> _Problem details_:
In the stretch from the start of the rows through the line containing "ren naisen välillä.", switch "EM-kisoihin" to "MM-kisoihin" and write those lines out again with nothing else changed. Leave the pictures out of your answer.
#### Exercise materials
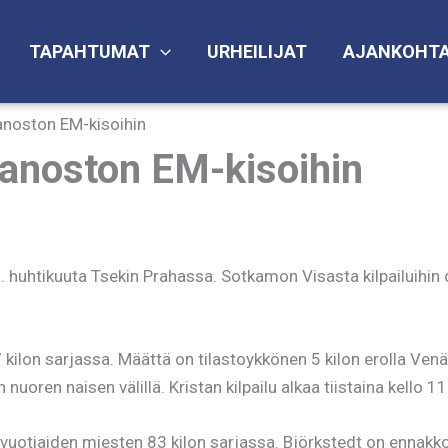
TAPAHTUMAT
URHEILIJAT
AJANKOHTA
anoston EM-kisoihin
manoston EM-kisoihin
 huhtikuuta Tsekin Prahassa. Sotkamon Visasta kilpailuihin o
 kilon sarjassa. Määttä on tilastoykkönen 5 kilon erolla Ven
ren naisen välillä. Kristan kilpailu alkaa tiistaina kello 
8-vuotiaiden miesten 83 kilon sarjassa. Björkstedt on ennak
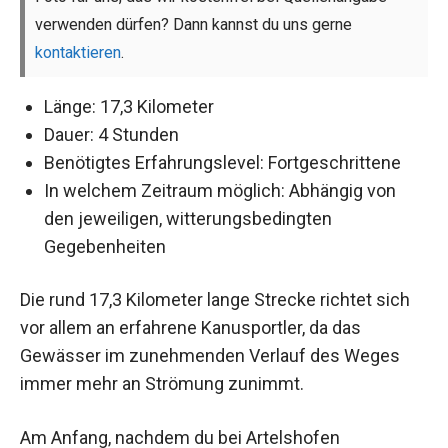
verwenden dürfen? Dann kannst du uns gerne
kontaktieren
.
Länge: 17,3 Kilometer
Dauer: 4 Stunden
Benötigtes Erfahrungslevel: Fortgeschrittene
In welchem Zeitraum möglich: Abhängig von
den jeweiligen, witterungsbedingten
Gegebenheiten
Die rund 17,3 Kilometer lange Strecke richtet sich
vor allem an erfahrene Kanusportler, da das
Gewässer im zunehmenden Verlauf des Weges
immer mehr an Strömung zunimmt.
Am Anfang, nachdem du bei Artelshofen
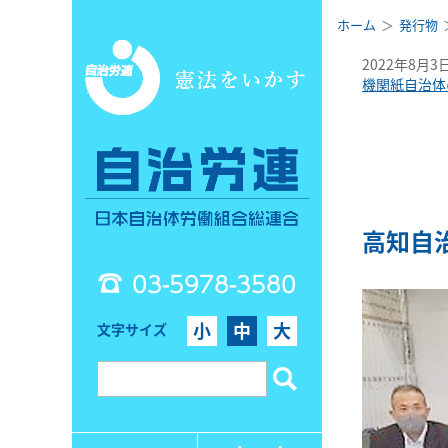
ホーム
発行物
2022年8月3
機関紙自治体
高知自
03-5978-3580
小
中
大
文字サイズ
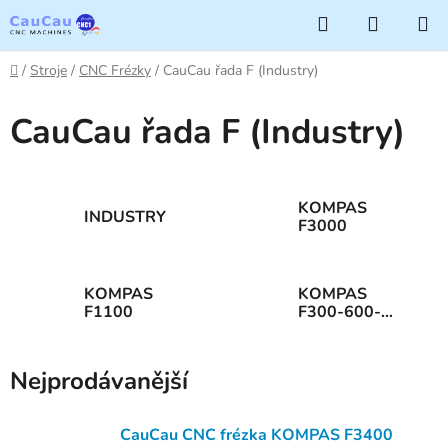
Přejít
Hledat
NÁKUP
na
KOŠÍK
obsah
Domů
/
Stroje
/
CNC Frézky
/
CauCau řada F (Industry)
CauCau řada F (Industry)
KOMPAS
INDUSTRY
F3000
KOMPAS
KOMPAS
F1100
F300-600-
1000
Nejprodávanější
CauCau CNC frézka KOMPAS F3400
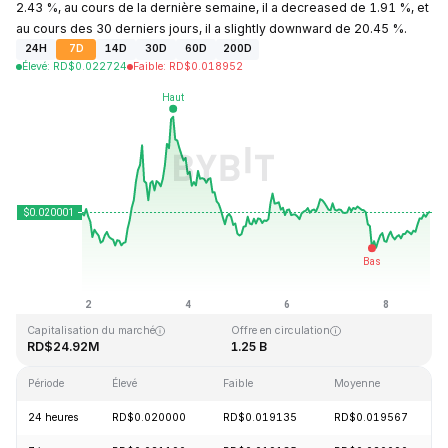
2.43 %, au cours de la dernière semaine, il a decreased de 1.91 %, et
au cours des 30 derniers jours, il a slightly downward de 20.45 %.
24H
7D
14D
30D
60D
200D
Élevé
:
RD$
0.022724
Faible
:
RD$
0.018952
Dernière mise à jour : 2026-08-08, 20:28 GMT+0
Plus haut niveau historique
Plus bas niveau historique
RD$6.14
RD$0.016723
Capitalisation du marché
Offre en circulation
RD$24.92M
1.25 B
Période
Élevé
Faible
Moyenne
24 heures
RD$0.020000
RD$0.019135
RD$0.019567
########
> _Result for this task_:
TAPAHTUMAT
URHEILIJAT
AJANKOHTA
anoston MM-kisoihin
manoston MM-kisoihin
 huhtikuuta Tsekin Prahassa. Sotkamon Visasta kilpailuihin o
 kilon sarjassa. Määttä on tilastoykkönen 5 kilon erolla Ven
ren naisen välillä. Kristan kilpailu alkaa tiistaina kello 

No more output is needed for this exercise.